The symptoms can cause:

  • Jaw joint clicking, popping or grating noises as you open or close the mouth.
  • Myofascial pain involves discomfort or pain in the muscles that control jaw function.
  • The pain is usually located just in front of the ear, and it may spread to the cheek, the ear itself, and to the temple.
  • Difficulty opening the mouth – the jaw may feel tight, as if it is stuck, making eating difficult.
  • Headache or migraine.
  • * Because the ear is very close to the jaw joint, some people get ear symptoms such as “buzzing” in the ear, sensitivity to sound, blocked sensation in the ear or dizziness (vertigo).
  • Pain in other areas of the body – such as neck or back area.

The condition itself is not a serious condition.
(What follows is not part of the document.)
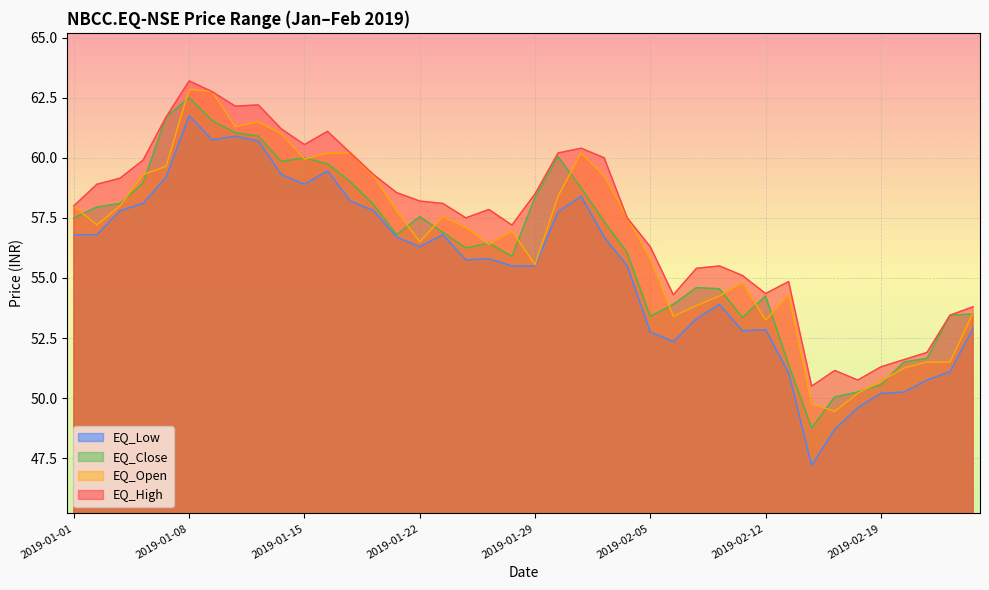

Which label corresponds to the smallest value in the chart?

2019-02-14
Most problems in the jaw joint often improves with simple treatments and can respond well to home remedies or stress reduction and relaxation techniques, such as:

  • Ice or cold packs to the area of the joint.
  • Over-the-counter (OTC) nonsteroidal anti-inflammatory drugs (NSAIDs) such as ibuprofen (Advil, Motrin) or naproxen (Aleve).
  • Eating soft foods and avoiding chewing gum.
  • Relaxation techniques and stress reduction.

However, these symptoms can significantly lower quality of life, and specialist treatment by oral and maxillofacial specialist might be required if they’re severe.